Exercise description: Write the entries out exactly. Any images they hold stay out of the copy.

= Beginning of Section =

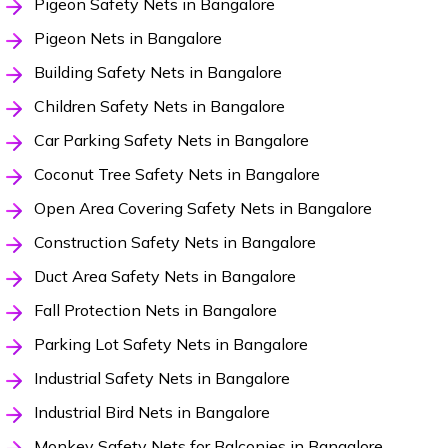
Pigeon Safety Nets in Bangalore
Pigeon Nets in Bangalore
Building Safety Nets in Bangalore
Children Safety Nets in Bangalore
Car Parking Safety Nets in Bangalore
Coconut Tree Safety Nets in Bangalore
Open Area Covering Safety Nets in Bangalore
Construction Safety Nets in Bangalore
Duct Area Safety Nets in Bangalore
Fall Protection Nets in Bangalore
Parking Lot Safety Nets in Bangalore
Industrial Safety Nets in Bangalore
Industrial Bird Nets in Bangalore
Monkey Safety Nets for Balconies in Bangalore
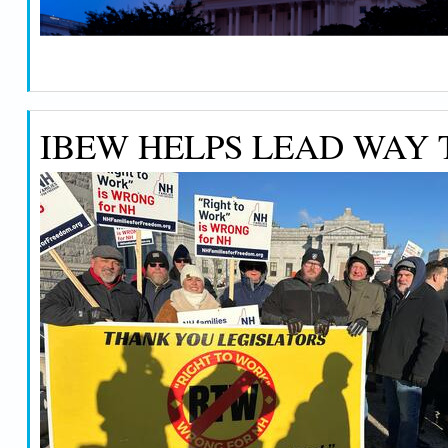
IBEW HELPS LEAD WAY T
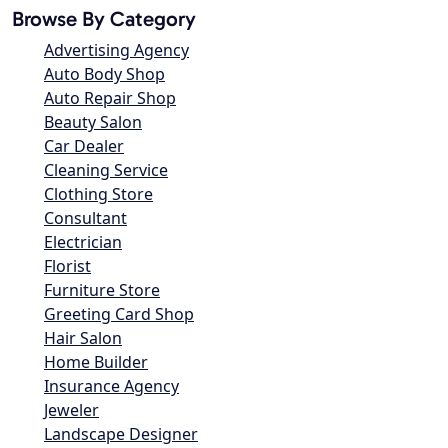
Browse By Category
Advertising Agency
Auto Body Shop
Auto Repair Shop
Beauty Salon
Car Dealer
Cleaning Service
Clothing Store
Consultant
Electrician
Florist
Furniture Store
Greeting Card Shop
Hair Salon
Home Builder
Insurance Agency
Jeweler
Landscape Designer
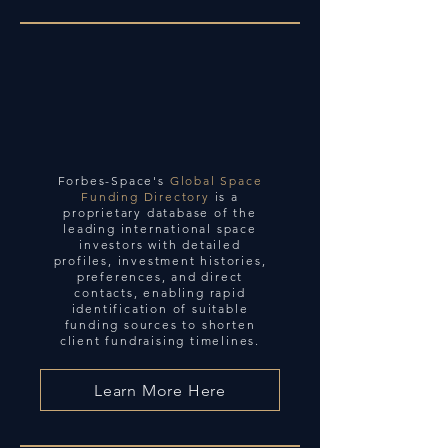
Forbes-Space's
Global Space
Funding Directory
is a
proprietary database of the
leading international space
investors with detailed
profiles, investment histories,
preferences, and direct
contacts, enabling rapid
identification of suitable
funding sources to shorten
client fundraising timelines.
Learn More Here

= End of Section =

Response for this exercise:
Pigeon Safety Nets in Bangalore
Pigeon Nets in Bangalore
Building Safety Nets in Bangalore
Children Safety Nets in Bangalore
Car Parking Safety Nets in Bangalore
Coconut Tree Safety Nets in Bangalore
Open Area Covering Safety Nets in Bangalore
Construction Safety Nets in Bangalore
Duct Area Safety Nets in Bangalore
Fall Protection Nets in Bangalore
Parking Lot Safety Nets in Bangalore
Industrial Safety Nets in Bangalore
Industrial Bird Nets in Bangalore
Monkey Safety Nets for Balconies in Bangalore
IBEW HELPS LEAD WAY T
Browse By Category
Advertising Agency
Auto Body Shop
Auto Repair Shop
Beauty Salon
Car Dealer
Cleaning Service
Clothing Store
Consultant
Electrician
Florist
Furniture Store
Greeting Card Shop
Hair Salon
Home Builder
Insurance Agency
Jeweler
Landscape Designer
Forbes-Space's
Global Space
Funding Directory
is a
proprietary database of the
leading international space
investors with detailed
profiles, investment histories,
preferences, and direct
contacts, enabling rapid
identification of suitable
funding sources to shorten
client fundraising timelines.
Learn More Here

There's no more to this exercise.